» **WORK TASK A**
Update the section of the TiDB Cloud Lake JDBC README between "Note: build from" and "lake-jdbc tests only.", inclusive, replacing "Java 11+" with "Java 17+".
» **WORK TASK B**
According to the TiDB Cloud Lake JDBC README, what is the minimum Java version the driver requires?

» **STUDY TEXT**
Content starts
Skip to content

tidbcloud/lake-jdbc

Repository files navigation

TiDB Cloud Lake JDBC

Apache License 2.0 lake-jdbc

Highlights

  • Lake-specific interfaces to stream files into tables or stages with loadStreamToTable, uploadStream, and downloadStream.
  • Temporal APIs use session timezone to avoid depending on JVM default zone and support modern java.time.

Prerequisites

The TiDB Cloud Lake JDBC driver requires Java 8 or later. If the minimum required version of Java is not installed on the client machines where the JDBC driver is installed, you must install either Oracle Java or OpenJDK.

Installation

Maven

Add following code block as a dependency

<dependency>
    <groupId>com.tidbcloud</groupId>
    <artifactId>lake-jdbc</artifactId>
    <version>0.4.6</version>
</dependency>

Build from source

Note: build from source requires Java 11+, Maven 3.6.3+

cd lake-jdbc
mvn clean install -DskipTests

Testing

Start the local integration test environment from tests/Makefile:

cd tests
make up
make test

The default make test command runs lake-jdbc tests only.
Content ends
» **AVAILABLE DATA**
Content starts
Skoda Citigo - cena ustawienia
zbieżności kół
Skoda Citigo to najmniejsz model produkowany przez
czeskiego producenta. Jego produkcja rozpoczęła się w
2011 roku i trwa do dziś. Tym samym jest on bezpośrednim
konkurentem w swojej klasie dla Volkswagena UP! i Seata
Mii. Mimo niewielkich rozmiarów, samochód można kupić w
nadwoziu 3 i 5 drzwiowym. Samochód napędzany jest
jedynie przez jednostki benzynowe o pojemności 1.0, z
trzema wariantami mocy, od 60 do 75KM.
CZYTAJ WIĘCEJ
Content ends
» **ANSWER BOX A**
Note: build from source requires Java 17+, Maven 3.6.3+

cd lake-jdbc
mvn clean install -DskipTests

Testing

Start the local integration test environment from tests/Makefile:

cd tests
make up
make test

The default make test command runs lake-jdbc tests only.

» **ANSWER BOX B**
Java 8 or later.